In his first directorial outing, Zhang, who edited one of China’s finest recent rom-coms, I Do 我愿意 (Sun Zhou 孙周, 2012), provides an attractive frame for all the goings-on. As photographed by Taiwan-born, China-based d.p. Zhou Shuhao 周书豪 – whose versatile work has ranged from the naturalistic The Robbers 我的唐朝兄弟 (2009) through the stylised The Piano in a Factory 钢的琴 (2010) to in-between work like Dearest 亲爱的 (2014) – the northern Italian countryside and the cities of Milan, Lucca and Florence have a mellow, less fairytale look than those in the US original. The performances, too, are much less manic. That’s all fine, and the screenplay adapts the material from American to Chinese characters without any sense of strain, even including some witty jokes. (When Liao’s character, Song Kunming, admits his real name is Feng Dali, he adds, “Actually, Dali [the town in Yunnan] is not far from Kunming.”)
Liao, 41, who played the gruff detective in Black Coal, Thin Ice 白日焰火 (2014) and the impoverished boyfriend in Love on Credit 幸福额度 (2011), draws a likeable, slightly hippy character who’s both believable and a reasonable re-interpretation of Downey’s offbeat one.

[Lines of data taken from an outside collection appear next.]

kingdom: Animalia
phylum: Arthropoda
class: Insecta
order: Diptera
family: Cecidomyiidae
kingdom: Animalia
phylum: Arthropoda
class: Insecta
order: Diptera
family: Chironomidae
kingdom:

The tragic flaw in the whole enterprise is the casting of Tang who, as in so many of her performances, never inhabits her role and swings this way and that, with no fixed take on her character. As in other films where the central relationship was so crucial – Crossing Hennessy 月满轩尼诗 (2010) or Late Autumn 만추 (2010), for example – her apparently casual approach, as if she’s just dropped in on the set, undermines the whole suspension of disbelief. The plot of Only You may only be a fluffy rom-com, but Tang, who’s now in her mid-30s and should be honing her acting technique, leaves the audience with the impression that she doesn’t believe a word of it.
With Liao largely left in a vacuum, it’s left to the excellent Su Yan 苏岩, 41, to provide all the poise, comic timing and chemistry with her co-stars that’s so lacking in Tang’s performance. It’s Su’s first big-screen role since her majiang-playing taitai in Lust, Caution 色,戒 (2007) – coincidentally the film that launched Tang – and as the female best friend along for the ride (the Bonnie Hunt role in the original) she’s a constant delight.

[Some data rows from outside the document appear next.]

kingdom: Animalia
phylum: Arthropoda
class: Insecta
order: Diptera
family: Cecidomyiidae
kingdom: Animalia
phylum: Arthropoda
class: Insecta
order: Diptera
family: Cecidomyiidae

Listed as one of the main producers, and getting a more prominent credit than the director in the main titles, veteran hitmeister Feng Xiaogang 冯小刚 clearly had some input on the comic-realist tone, and the end credits even feature the well-known theme song from his pioneering rom-com Be There or Be Square 不见不散 (1998). But at best, Only You is simply a pleasant diversion rather than crackling like it should.

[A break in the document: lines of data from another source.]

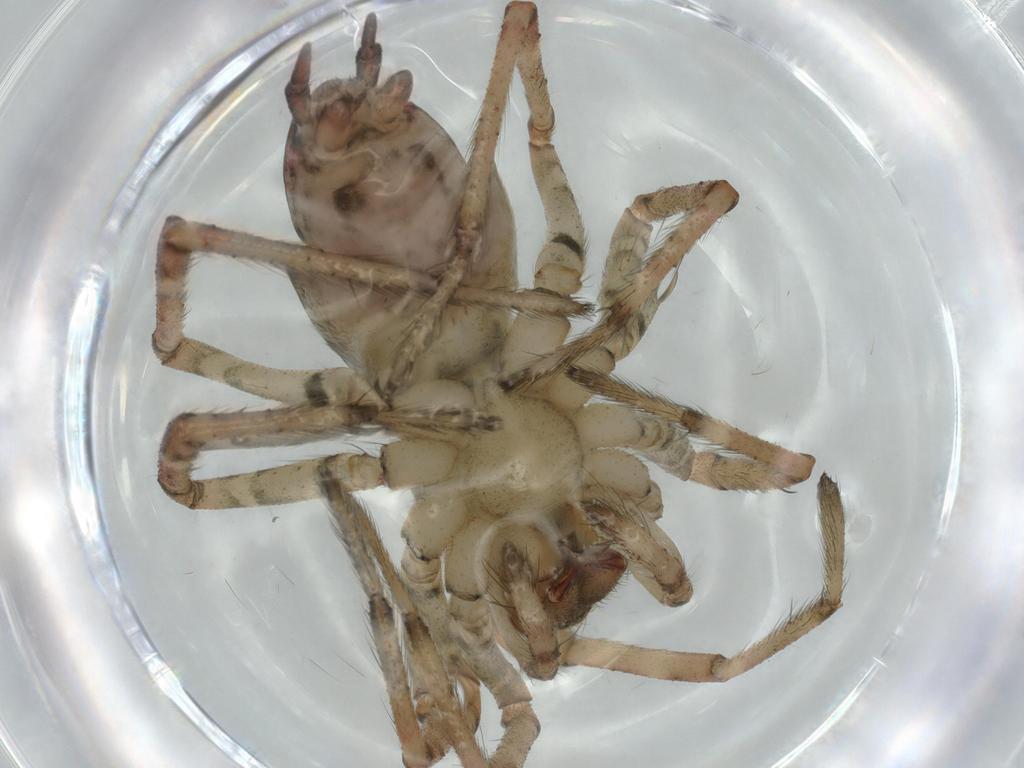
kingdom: Animalia
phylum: Arthropoda
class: Arachnida
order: Araneae
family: Agelenidae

The Chinese title is a four-character phrase meaning destiny or one’s pre-determined fate. For the record, the scriptwriter of the US Only You, Diane Drake, also supplied the original story to What Women Want.
CREDITS
Presented by Huayi Brothers Media (CN), Columbia Pictures (US), Huayi Brothers International (HK). Produced by Huayi Brothers Media (CN), Huayi Brothers International (HK), Bon Voyage Film Studio (CN).
Script: Zhao Shuo. Original script: Diane Drake. Photography: Zhou Shuhao. Editing: Liu Miaomiao. Music: Ou Ge. Art direction: Di Kun. Sound: Wu Jing.
Cast: Tang Wei (Fang Yuan), Liao Fan (Song Kunming/Feng Dali), Su Yan (Li Xiaotong), Fang Fang (Su Juan), Liu Tao (Wang Xiaoshu), Xie Dongshen (Xie Wei, Fang Yuan’s fiance).
Release: China, 24 Jul 2015; Hong Kong, tba; US, 24 Jul 2015.